The 12 member states of oil producers’ group Opec plan to invest as much as $312bn on increasing crude oil production capacity by 2015, according to Abdullah al-Badri, Opec’s secretary general.
Speaking at a conference in Dubai on 19 September, Al-Badri said the investment will increase Opec’s member country’s gross production capacity by 21 million barrels a day (b/d).
In its world oil outlook from 2010, Opec forecast the group would undertake about 140 projects with an overall estimated cost of $155bn. These projects are in addition to all energy infrastructure projects, such as pipelines, export terminals and downstream expansion schemes.
These projects will result in net crude oil capacity additions of about 3 million b/d by the end of 2014 as well as more than 2 million b/d of natural gas liquid (NGL) capacity additions.
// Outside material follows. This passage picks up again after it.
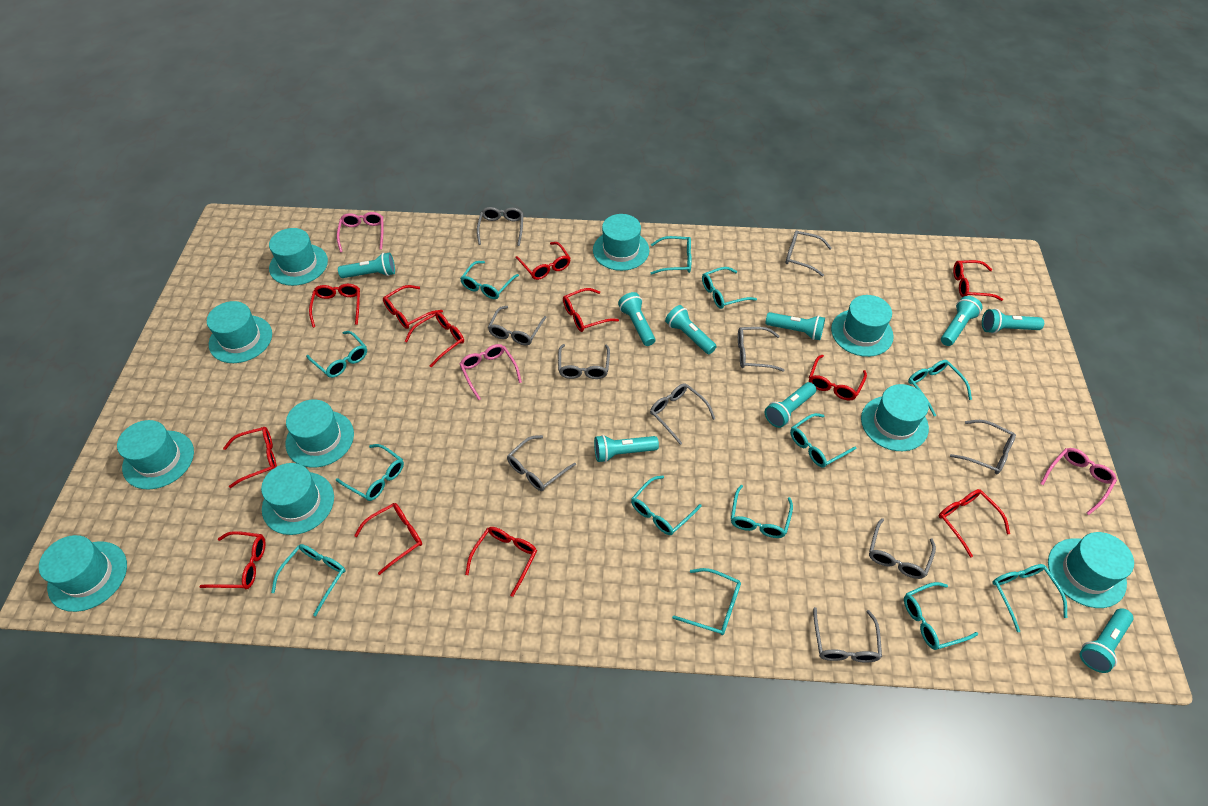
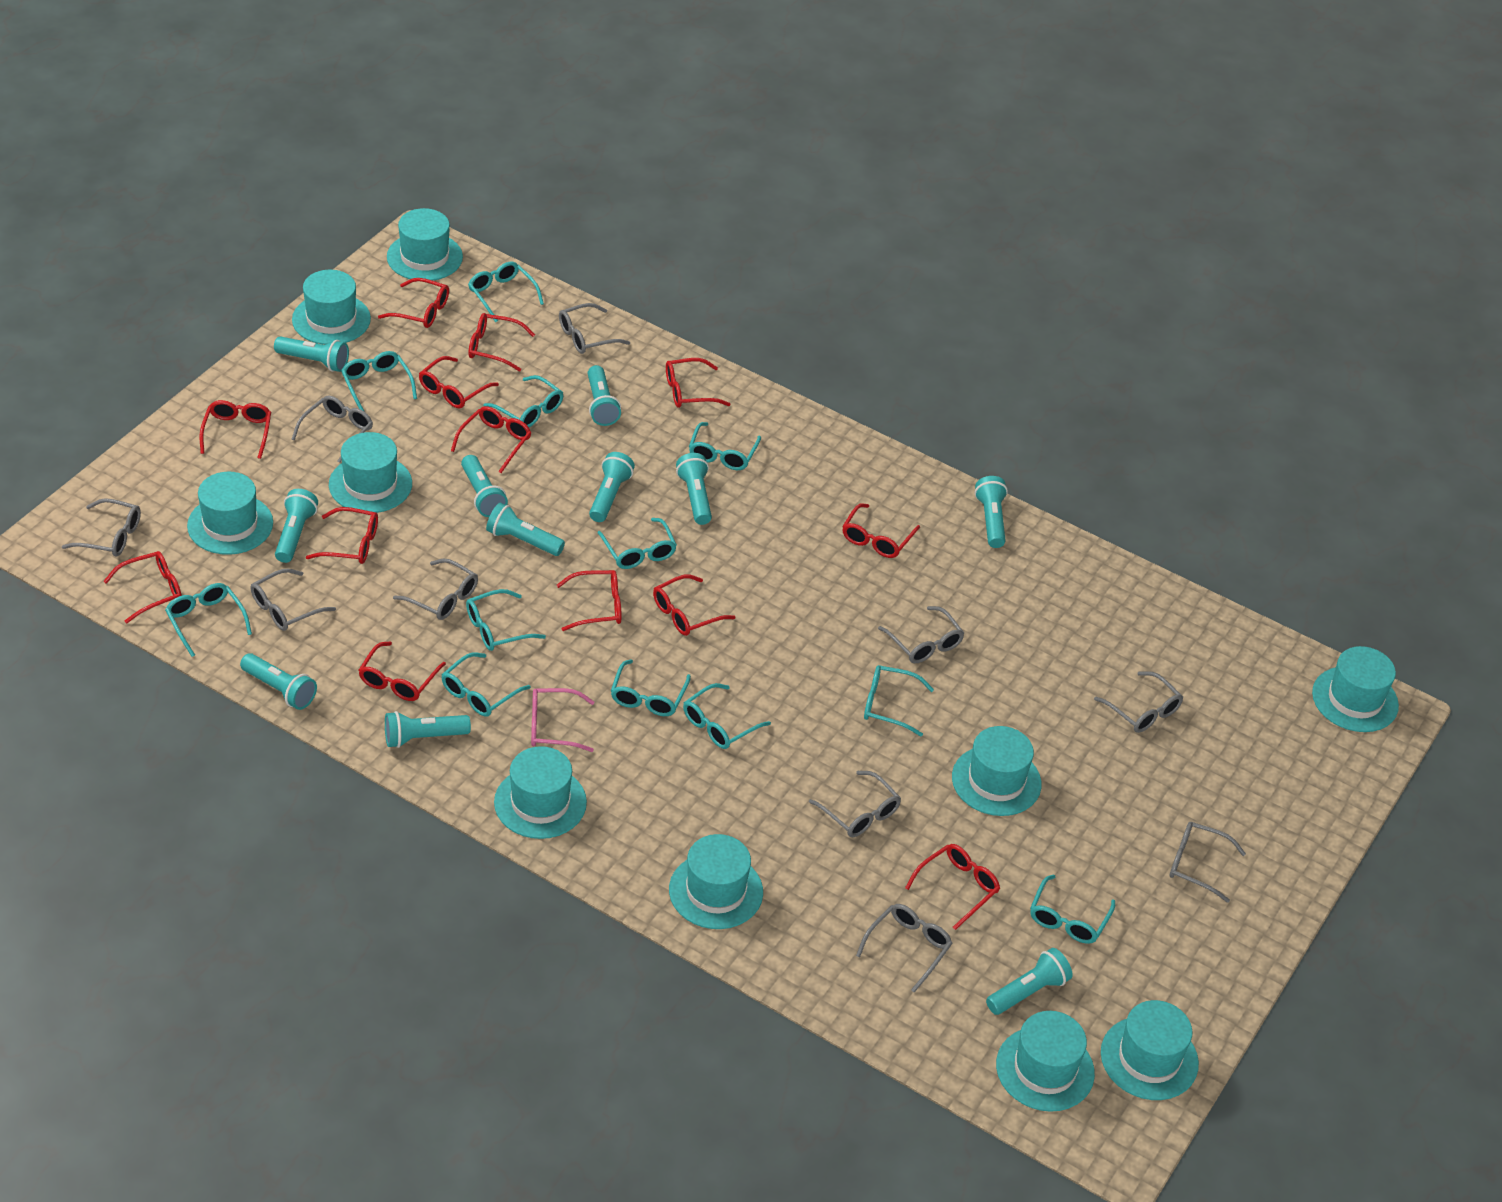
pink glasses: [337,212,383,252] [460,344,522,400] [1040,448,1117,515] = 3 -> [531,688,594,752] = 1
red glasses: [199,531,266,589] [223,427,277,488] [309,284,360,328] [354,503,422,575] [383,285,443,329] [405,312,464,367] [465,527,537,597] [515,242,571,280] [563,288,619,332] [809,355,867,400] [939,489,1010,558] [953,260,1003,301] = 12 -> [104,551,182,623] [199,400,271,459] [306,507,378,564] [358,642,446,701] [378,278,449,328] [419,356,499,409] [451,406,531,473] [468,313,535,372] [557,570,622,631] [653,574,735,636] [666,358,731,408] [842,503,920,558] [905,844,1000,930] = 13
turquoise flashlight: [338,253,395,278] [594,435,659,462] [618,292,655,346] [665,305,717,354] [765,312,825,340] [765,382,816,428] [941,296,983,346] [982,309,1044,334] [1080,608,1134,673] = 9 -> [240,653,317,710] [274,336,349,372] [275,489,318,563] [385,711,471,748] [461,455,508,517] [486,503,565,556] [588,365,621,426] [589,452,635,522] [676,453,712,525] [975,476,1008,548] [986,948,1072,1015] = 11
turquoise glasses: [271,544,345,616] [306,331,367,378] [336,444,404,501] [460,261,519,299] [631,475,702,535] [650,236,692,275] [672,568,741,635] [702,267,757,309] [731,485,793,538] [790,413,857,468] [904,582,978,650] [908,360,972,416] [992,564,1067,632] = 13 -> [165,583,252,657] [341,351,417,412] [442,652,531,717] [466,589,546,651] [468,262,544,322] [483,375,563,427] [597,518,677,569] [611,659,691,716] [683,683,771,749] [689,422,761,470] [864,665,934,737] [1030,874,1115,944] = 12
Opec has also forecast that production from Libya will reach 1 million b/d within the next six months, a more optimistic forecast than the 18 months seen by the Paris-based International Energy Agency (IEA).
“Watching the news from Libya, I did not see any real damage,” said Al-Badri, a former oil minister and chairman of Libya’s state-run National Oil Corporation (NOC) until 2006.
The challenge in getting Libya production up to 1 million b/d will be replacing “the panels, metres and small instruments that were lost” during the conflict, according to Al-Badri, all of which will have to be manufactured while Libyan production recovers towards pre-war levels (MEED 9:9:11).
A number of producing countries raised output over the last few months to make up for the shutdown of Libyan oil fields since February.
Asked if Opec would require an emergency meeting to discuss reinstating Libyan production into the group when exports resume, Al-Badri said Libya’s sweet and light crude oil is unlikely to have to compete with other Opec producers as it has a ready market.